* [THE PROBLEM] Put every line of the records below into one numbered list, omitting any blank lines.
=== DATA IN THIS EXERCISE ===
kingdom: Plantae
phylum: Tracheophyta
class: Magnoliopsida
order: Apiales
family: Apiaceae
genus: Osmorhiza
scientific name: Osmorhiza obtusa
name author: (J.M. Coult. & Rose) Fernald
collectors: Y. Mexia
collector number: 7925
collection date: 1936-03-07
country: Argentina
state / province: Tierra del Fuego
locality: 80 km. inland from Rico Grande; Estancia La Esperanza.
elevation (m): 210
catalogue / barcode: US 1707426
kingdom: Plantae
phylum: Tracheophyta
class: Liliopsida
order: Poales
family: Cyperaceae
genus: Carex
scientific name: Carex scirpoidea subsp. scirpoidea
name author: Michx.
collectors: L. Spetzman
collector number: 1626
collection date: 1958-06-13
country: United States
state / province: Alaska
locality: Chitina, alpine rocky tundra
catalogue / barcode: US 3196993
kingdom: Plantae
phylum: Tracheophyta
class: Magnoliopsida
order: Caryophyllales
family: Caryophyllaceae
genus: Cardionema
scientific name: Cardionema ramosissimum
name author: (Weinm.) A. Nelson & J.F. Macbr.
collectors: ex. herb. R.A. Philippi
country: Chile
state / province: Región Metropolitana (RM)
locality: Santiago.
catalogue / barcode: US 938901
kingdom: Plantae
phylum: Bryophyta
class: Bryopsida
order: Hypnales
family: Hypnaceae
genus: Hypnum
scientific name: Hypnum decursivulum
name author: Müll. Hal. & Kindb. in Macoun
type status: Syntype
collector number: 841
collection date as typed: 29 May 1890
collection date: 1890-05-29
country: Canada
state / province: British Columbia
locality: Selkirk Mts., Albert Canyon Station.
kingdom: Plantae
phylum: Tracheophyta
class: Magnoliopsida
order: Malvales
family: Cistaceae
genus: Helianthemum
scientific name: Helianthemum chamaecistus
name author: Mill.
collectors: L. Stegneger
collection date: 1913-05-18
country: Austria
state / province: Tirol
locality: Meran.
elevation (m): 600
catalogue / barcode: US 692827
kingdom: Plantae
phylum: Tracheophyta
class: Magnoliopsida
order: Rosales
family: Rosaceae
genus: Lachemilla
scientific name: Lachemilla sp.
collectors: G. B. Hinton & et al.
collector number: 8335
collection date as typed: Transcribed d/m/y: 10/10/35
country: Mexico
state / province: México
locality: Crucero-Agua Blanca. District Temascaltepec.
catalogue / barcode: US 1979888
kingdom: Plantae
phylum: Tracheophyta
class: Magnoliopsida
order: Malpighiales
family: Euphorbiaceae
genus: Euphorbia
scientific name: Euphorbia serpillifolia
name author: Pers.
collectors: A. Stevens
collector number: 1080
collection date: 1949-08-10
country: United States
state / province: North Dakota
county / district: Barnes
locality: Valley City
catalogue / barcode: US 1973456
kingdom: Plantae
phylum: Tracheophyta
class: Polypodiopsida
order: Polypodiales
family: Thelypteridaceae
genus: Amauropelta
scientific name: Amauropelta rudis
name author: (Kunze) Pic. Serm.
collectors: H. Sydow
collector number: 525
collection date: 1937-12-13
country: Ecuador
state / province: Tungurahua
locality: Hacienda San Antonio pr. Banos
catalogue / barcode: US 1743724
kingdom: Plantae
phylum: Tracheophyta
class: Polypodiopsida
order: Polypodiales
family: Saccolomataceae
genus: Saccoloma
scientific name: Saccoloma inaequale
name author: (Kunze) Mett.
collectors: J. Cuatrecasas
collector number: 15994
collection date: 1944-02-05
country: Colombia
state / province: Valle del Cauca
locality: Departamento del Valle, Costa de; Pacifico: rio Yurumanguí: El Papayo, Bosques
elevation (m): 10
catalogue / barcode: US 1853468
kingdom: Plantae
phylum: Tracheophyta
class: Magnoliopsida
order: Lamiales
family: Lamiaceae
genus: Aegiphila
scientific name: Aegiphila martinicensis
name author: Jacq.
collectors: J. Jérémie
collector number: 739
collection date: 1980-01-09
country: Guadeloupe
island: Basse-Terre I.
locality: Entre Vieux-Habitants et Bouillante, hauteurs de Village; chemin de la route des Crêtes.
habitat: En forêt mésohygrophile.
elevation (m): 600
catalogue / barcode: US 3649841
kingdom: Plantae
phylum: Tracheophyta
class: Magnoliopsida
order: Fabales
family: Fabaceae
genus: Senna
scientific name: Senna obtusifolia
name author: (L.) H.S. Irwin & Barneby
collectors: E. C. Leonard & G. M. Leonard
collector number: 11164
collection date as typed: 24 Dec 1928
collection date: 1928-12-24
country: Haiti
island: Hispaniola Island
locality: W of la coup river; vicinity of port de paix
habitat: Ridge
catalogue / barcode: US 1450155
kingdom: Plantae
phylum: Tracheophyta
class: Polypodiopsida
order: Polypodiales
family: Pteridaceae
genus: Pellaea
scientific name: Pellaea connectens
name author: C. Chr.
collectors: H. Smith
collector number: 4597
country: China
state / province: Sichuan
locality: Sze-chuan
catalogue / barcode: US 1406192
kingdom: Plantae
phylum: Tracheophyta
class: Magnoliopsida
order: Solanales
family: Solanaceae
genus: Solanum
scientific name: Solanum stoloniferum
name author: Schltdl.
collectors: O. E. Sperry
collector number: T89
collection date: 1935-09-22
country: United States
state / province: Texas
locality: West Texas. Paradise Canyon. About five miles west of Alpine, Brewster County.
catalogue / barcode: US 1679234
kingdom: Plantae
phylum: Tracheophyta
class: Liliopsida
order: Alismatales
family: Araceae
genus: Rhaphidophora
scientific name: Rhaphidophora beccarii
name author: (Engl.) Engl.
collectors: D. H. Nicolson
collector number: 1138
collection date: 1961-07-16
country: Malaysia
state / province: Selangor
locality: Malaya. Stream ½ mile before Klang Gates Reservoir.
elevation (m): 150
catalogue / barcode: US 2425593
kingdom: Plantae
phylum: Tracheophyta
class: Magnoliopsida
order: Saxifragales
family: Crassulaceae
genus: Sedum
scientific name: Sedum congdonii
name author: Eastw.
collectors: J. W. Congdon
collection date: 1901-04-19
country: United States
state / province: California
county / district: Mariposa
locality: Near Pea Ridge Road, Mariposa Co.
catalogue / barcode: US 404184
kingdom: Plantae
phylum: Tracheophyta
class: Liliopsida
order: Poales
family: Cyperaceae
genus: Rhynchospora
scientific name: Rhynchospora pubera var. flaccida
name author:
===
* [EXERCISE RESPONSE]
1. kingdom: Plantae
2. phylum: Tracheophyta
3. class: Magnoliopsida
4. order: Apiales
5. family: Apiaceae
6. genus: Osmorhiza
7. scientific name: Osmorhiza obtusa
8. name author: (J.M. Coult. & Rose) Fernald
9. collectors: Y. Mexia
10. collector number: 7925
11. collection date: 1936-03-07
12. country: Argentina
13. state / province: Tierra del Fuego
14. locality: 80 km. inland from Rico Grande; Estancia La Esperanza.
15. elevation (m): 210
16. catalogue / barcode: US 1707426
17. kingdom: Plantae
18. phylum: Tracheophyta
19. class: Liliopsida
20. order: Poales
21. family: Cyperaceae
22. genus: Carex
23. scientific name: Carex scirpoidea subsp. scirpoidea
24. name author: Michx.
25. collectors: L. Spetzman
26. collector number: 1626
27. collection date: 1958-06-13
28. country: United States
29. state / province: Alaska
30. locality: Chitina, alpine rocky tundra
31. catalogue / barcode: US 3196993
32. kingdom: Plantae
33. phylum: Tracheophyta
34. class: Magnoliopsida
35. order: Caryophyllales
36. family: Caryophyllaceae
37. genus: Cardionema
38. scientific name: Cardionema ramosissimum
39. name author: (Weinm.) A. Nelson & J.F. Macbr.
40. collectors: ex. herb. R.A. Philippi
41. country: Chile
42. state / province: Región Metropolitana (RM)
43. locality: Santiago.
44. catalogue / barcode: US 938901
45. kingdom: Plantae
46. phylum: Bryophyta
47. class: Bryopsida
48. order: Hypnales
49. family: Hypnaceae
50. genus: Hypnum
51. scientific name: Hypnum decursivulum
52. name author: Müll. Hal. & Kindb. in Macoun
53. type status: Syntype
54. collector number: 841
55. collection date as typed: 29 May 1890
56. collection date: 1890-05-29
57. country: Canada
58. state / province: British Columbia
59. locality: Selkirk Mts., Albert Canyon Station.
60. kingdom: Plantae
61. phylum: Tracheophyta
62. class: Magnoliopsida
63. order: Malvales
64. family: Cistaceae
65. genus: Helianthemum
66. scientific name: Helianthemum chamaecistus
67. name author: Mill.
68. collectors: L. Stegneger
69. collection date: 1913-05-18
70. country: Austria
71. state / province: Tirol
72. locality: Meran.
73. elevation (m): 600
74. catalogue / barcode: US 692827
75. kingdom: Plantae
76. phylum: Tracheophyta
77. class: Magnoliopsida
78. order: Rosales
79. family: Rosaceae
80. genus: Lachemilla
81. scientific name: Lachemilla sp.
82. collectors: G. B. Hinton & et al.
83. collector number: 8335
84. collection date as typed: Transcribed d/m/y: 10/10/35
85. country: Mexico
86. state / province: México
87. locality: Crucero-Agua Blanca. District Temascaltepec.
88. catalogue / barcode: US 1979888
89. kingdom: Plantae
90. phylum: Tracheophyta
91. class: Magnoliopsida
92. order: Malpighiales
93. family: Euphorbiaceae
94. genus: Euphorbia
95. scientific name: Euphorbia serpillifolia
96. name author: Pers.
97. collectors: A. Stevens
98. collector number: 1080
99. collection date: 1949-08-10
100. country: United States
101. state / province: North Dakota
102. county / district: Barnes
103. locality: Valley City
104. catalogue / barcode: US 1973456
105. kingdom: Plantae
106. phylum: Tracheophyta
107. class: Polypodiopsida
108. order: Polypodiales
109. family: Thelypteridaceae
110. genus: Amauropelta
111. scientific name: Amauropelta rudis
112. name author: (Kunze) Pic. Serm.
113. collectors: H. Sydow
114. collector number: 525
115. collection date: 1937-12-13
116. country: Ecuador
117. state / province: Tungurahua
118. locality: Hacienda San Antonio pr. Banos
119. catalogue / barcode: US 1743724
120. kingdom: Plantae
121. phylum: Tracheophyta
122. class: Polypodiopsida
123. order: Polypodiales
124. family: Saccolomataceae
125. genus: Saccoloma
126. scientific name: Saccoloma inaequale
127. name author: (Kunze) Mett.
128. collectors: J. Cuatrecasas
129. collector number: 15994
130. collection date: 1944-02-05
131. country: Colombia
132. state / province: Valle del Cauca
133. locality: Departamento del Valle, Costa de; Pacifico: rio Yurumanguí: El Papayo, Bosques
134. elevation (m): 10
135. catalogue / barcode: US 1853468
136. kingdom: Plantae
137. phylum: Tracheophyta
138. class: Magnoliopsida
139. order: Lamiales
140. family: Lamiaceae
141. genus: Aegiphila
142. scientific name: Aegiphila martinicensis
143. name author: Jacq.
144. collectors: J. Jérémie
145. collector number: 739
146. collection date: 1980-01-09
147. country: Guadeloupe
148. island: Basse-Terre I.
149. locality: Entre Vieux-Habitants et Bouillante, hauteurs de Village; chemin de la route des Crêtes.
150. habitat: En forêt mésohygrophile.
151. elevation (m): 600
152. catalogue / barcode: US 3649841
153. kingdom: Plantae
154. phylum: Tracheophyta
155. class: Magnoliopsida
156. order: Fabales
157. family: Fabaceae
158. genus: Senna
159. scientific name: Senna obtusifolia
160. name author: (L.) H.S. Irwin & Barneby
161. collectors: E. C. Leonard & G. M. Leonard
162. collector number: 11164
163. collection date as typed: 24 Dec 1928
164. collection date: 1928-12-24
165. country: Haiti
166. island: Hispaniola Island
167. locality: W of la coup river; vicinity of port de paix
168. habitat: Ridge
169. catalogue / barcode: US 1450155
170. kingdom: Plantae
171. phylum: Tracheophyta
172. class: Polypodiopsida
173. order: Polypodiales
174. family: Pteridaceae
175. genus: Pellaea
176. scientific name: Pellaea connectens
177. name author: C. Chr.
178. collectors: H. Smith
179. collector number: 4597
180. country: China
181. state / province: Sichuan
182. locality: Sze-chuan
183. catalogue / barcode: US 1406192
184. kingdom: Plantae
185. phylum: Tracheophyta
186. class: Magnoliopsida
187. order: Solanales
188. family: Solanaceae
189. genus: Solanum
190. scientific name: Solanum stoloniferum
191. name author: Schltdl.
192. collectors: O. E. Sperry
193. collector number: T89
194. collection date: 1935-09-22
195. country: United States
196. state / province: Texas
197. locality: West Texas. Paradise Canyon. About five miles west of Alpine, Brewster County.
198. catalogue / barcode: US 1679234
199. kingdom: Plantae
200. phylum: Tracheophyta
201. class: Liliopsida
202. order: Alismatales
203. family: Araceae
204. genus: Rhaphidophora
205. scientific name: Rhaphidophora beccarii
206. name author: (Engl.) Engl.
207. collectors: D. H. Nicolson
208. collector number: 1138
209. collection date: 1961-07-16
210. country: Malaysia
211. state / province: Selangor
212. locality: Malaya. Stream ½ mile before Klang Gates Reservoir.
213. elevation (m): 150
214. catalogue / barcode: US 2425593
215. kingdom: Plantae
216. phylum: Tracheophyta
217. class: Magnoliopsida
218. order: Saxifragales
219. family: Crassulaceae
220. genus: Sedum
221. scientific name: Sedum congdonii
222. name author: Eastw.
223. collectors: J. W. Congdon
224. collection date: 1901-04-19
225. country: United States
226. state / province: California
227. county / district: Mariposa
228. locality: Near Pea Ridge Road, Mariposa Co.
229. catalogue / barcode: US 404184
230. kingdom: Plantae
231. phylum: Tracheophyta
232. class: Liliopsida
233. order: Poales
234. family: Cyperaceae
235. genus: Rhynchospora
236. scientific name: Rhynchospora pubera var. flaccida
237. name author:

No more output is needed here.